Given data Block Start

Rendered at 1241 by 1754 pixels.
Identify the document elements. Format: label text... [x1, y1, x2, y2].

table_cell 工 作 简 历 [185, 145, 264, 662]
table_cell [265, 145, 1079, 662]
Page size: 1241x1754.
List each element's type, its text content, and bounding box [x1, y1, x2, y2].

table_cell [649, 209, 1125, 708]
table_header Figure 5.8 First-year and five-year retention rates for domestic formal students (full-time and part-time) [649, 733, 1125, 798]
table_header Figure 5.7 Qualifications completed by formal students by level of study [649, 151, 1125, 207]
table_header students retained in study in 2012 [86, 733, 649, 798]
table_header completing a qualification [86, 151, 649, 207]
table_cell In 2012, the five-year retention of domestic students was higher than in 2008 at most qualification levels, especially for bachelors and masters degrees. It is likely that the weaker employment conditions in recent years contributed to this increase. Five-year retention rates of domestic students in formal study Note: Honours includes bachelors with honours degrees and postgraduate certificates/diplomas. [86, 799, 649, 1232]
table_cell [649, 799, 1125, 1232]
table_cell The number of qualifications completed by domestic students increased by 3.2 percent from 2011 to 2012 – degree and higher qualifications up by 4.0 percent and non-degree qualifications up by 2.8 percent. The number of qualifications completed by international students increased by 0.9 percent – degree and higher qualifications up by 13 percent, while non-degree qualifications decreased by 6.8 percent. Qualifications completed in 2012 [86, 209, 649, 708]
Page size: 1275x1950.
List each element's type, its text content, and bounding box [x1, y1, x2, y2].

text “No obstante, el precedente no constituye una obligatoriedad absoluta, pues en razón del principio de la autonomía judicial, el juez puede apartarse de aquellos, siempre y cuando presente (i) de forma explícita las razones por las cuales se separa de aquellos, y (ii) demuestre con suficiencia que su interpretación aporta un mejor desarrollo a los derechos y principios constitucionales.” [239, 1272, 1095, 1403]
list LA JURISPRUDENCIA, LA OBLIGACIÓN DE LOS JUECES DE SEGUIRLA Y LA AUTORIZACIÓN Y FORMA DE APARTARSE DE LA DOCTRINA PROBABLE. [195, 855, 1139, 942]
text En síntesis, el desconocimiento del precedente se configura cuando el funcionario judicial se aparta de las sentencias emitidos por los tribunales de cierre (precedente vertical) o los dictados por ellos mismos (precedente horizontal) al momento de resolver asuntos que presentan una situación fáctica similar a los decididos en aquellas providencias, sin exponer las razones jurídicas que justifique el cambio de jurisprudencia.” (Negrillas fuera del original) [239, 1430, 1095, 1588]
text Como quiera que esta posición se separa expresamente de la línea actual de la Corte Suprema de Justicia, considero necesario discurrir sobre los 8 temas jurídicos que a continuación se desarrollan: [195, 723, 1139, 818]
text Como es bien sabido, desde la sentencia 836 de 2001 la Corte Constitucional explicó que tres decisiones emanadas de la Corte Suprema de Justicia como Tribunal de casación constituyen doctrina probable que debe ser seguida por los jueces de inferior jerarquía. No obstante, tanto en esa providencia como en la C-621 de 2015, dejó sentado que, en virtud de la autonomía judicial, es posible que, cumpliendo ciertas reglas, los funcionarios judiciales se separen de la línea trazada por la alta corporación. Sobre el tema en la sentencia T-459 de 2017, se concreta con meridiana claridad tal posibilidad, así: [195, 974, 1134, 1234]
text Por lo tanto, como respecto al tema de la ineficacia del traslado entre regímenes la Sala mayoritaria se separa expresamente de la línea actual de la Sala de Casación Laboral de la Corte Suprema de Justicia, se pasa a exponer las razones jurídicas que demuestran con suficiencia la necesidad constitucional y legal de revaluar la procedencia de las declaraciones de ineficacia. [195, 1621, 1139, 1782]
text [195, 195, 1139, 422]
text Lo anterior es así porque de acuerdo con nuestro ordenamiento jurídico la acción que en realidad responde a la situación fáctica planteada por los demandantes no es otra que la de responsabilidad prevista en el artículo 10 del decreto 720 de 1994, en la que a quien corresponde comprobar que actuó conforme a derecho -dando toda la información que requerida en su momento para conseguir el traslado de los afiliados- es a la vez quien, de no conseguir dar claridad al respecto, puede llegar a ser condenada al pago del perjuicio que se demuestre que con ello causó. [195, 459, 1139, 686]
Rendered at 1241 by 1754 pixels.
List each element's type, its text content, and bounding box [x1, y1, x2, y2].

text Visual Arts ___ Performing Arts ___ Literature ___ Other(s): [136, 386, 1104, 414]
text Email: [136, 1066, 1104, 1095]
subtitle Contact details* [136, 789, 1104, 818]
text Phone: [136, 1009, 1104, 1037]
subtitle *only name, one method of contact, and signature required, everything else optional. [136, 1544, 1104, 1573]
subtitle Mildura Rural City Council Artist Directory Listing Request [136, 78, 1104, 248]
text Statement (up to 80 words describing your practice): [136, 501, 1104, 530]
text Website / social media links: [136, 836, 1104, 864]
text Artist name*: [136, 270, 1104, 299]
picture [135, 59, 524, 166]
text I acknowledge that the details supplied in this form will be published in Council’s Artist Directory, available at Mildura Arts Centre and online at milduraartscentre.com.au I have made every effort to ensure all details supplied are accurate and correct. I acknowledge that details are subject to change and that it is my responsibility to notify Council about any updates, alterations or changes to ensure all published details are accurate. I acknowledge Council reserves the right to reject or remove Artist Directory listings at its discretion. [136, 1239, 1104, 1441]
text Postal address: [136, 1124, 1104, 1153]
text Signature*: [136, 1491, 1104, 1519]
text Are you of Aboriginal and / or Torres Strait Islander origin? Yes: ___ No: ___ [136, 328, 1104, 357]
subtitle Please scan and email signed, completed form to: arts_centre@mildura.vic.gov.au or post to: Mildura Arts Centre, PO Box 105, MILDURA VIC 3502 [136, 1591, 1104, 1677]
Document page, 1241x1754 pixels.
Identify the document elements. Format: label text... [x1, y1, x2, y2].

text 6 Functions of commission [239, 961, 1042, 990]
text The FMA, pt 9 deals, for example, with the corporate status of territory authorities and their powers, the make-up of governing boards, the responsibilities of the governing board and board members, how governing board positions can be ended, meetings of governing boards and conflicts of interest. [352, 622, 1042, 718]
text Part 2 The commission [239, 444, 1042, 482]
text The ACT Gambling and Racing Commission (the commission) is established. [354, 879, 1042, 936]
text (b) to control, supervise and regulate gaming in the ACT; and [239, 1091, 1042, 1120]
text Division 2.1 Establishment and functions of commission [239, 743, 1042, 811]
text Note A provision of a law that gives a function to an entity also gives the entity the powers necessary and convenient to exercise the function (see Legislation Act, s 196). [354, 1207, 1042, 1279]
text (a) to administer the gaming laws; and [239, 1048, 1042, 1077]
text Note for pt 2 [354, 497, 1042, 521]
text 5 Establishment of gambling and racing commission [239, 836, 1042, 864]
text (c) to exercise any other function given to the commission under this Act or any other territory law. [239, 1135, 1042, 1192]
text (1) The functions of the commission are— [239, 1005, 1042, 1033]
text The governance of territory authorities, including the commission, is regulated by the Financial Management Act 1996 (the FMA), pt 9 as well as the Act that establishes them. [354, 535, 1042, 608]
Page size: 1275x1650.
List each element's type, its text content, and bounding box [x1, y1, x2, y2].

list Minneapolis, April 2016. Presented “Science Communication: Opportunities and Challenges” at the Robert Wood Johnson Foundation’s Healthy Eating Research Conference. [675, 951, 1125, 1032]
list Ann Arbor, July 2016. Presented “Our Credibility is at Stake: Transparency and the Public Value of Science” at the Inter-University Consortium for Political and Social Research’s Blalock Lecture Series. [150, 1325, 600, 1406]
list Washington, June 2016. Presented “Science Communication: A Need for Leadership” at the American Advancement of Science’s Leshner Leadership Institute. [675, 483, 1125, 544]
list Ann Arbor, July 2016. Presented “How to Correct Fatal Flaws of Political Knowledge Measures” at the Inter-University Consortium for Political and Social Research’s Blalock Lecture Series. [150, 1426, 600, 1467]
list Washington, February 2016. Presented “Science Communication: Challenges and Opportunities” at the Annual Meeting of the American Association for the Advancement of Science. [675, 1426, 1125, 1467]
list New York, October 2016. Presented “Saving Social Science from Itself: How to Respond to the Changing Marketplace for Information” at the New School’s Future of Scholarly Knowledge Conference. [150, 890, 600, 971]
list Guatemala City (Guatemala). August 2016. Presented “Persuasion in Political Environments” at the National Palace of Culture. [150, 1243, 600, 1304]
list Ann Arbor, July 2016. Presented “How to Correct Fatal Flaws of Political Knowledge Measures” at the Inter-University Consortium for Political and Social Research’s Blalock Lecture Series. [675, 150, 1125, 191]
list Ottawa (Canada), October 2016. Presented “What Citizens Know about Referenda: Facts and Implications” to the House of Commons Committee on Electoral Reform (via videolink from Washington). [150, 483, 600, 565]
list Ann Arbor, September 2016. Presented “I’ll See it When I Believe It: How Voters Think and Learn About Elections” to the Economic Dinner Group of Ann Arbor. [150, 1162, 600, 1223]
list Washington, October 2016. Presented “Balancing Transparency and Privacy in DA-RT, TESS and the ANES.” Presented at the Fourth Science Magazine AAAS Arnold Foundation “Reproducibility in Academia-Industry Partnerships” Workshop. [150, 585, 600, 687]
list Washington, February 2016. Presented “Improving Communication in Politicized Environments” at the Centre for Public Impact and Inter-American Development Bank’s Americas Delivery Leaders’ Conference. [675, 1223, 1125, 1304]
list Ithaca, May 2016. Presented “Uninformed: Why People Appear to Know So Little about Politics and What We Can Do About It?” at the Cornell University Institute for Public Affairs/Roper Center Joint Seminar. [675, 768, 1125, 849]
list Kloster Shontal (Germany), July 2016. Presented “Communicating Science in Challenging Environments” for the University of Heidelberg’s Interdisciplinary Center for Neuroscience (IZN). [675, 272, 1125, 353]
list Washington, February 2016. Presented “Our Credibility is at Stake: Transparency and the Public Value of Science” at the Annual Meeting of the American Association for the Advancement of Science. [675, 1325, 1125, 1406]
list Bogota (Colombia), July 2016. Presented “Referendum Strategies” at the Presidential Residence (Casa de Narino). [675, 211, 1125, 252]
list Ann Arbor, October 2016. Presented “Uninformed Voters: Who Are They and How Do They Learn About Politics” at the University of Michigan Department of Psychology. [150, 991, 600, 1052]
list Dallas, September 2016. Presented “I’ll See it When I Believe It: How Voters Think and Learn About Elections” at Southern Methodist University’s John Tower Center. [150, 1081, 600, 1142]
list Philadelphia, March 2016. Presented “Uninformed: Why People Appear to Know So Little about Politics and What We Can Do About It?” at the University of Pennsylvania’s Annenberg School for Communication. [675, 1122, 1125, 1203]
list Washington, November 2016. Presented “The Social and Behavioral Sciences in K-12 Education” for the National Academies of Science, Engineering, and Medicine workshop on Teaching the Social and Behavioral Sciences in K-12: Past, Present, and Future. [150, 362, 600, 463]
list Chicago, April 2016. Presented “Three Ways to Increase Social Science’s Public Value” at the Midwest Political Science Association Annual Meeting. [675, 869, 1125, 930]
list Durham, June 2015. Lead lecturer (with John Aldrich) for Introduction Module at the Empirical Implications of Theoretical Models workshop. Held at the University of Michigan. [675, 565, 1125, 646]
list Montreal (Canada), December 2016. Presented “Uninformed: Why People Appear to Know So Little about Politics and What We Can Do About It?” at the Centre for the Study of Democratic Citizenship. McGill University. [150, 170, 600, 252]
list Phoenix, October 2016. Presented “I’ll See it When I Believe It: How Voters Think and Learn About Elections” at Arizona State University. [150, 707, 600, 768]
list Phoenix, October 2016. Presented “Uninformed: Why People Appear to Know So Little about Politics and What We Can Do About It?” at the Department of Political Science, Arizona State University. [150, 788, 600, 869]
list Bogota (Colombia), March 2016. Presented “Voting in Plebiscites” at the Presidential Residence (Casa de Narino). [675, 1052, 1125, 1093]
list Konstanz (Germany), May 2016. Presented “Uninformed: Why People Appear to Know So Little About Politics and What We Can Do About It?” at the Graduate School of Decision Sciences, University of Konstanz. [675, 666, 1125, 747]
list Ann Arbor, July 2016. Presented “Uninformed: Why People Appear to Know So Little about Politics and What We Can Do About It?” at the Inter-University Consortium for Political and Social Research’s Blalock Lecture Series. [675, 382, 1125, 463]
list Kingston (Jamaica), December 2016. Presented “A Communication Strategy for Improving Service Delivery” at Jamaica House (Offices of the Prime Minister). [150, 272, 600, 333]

Given data Block End

- **Work to complete**: What do the lines of the material read, from the first through the line with "Page size: 1241x1754."? Transcribe them exactly and stop there.

- **Exercise output**:
Rendered at 1241 by 1754 pixels.
Identify the document elements. Format: label text... [x1, y1, x2, y2].

table_cell 工 作 简 历 [185, 145, 264, 662]
table_cell [265, 145, 1079, 662]
Page size: 1241x1754.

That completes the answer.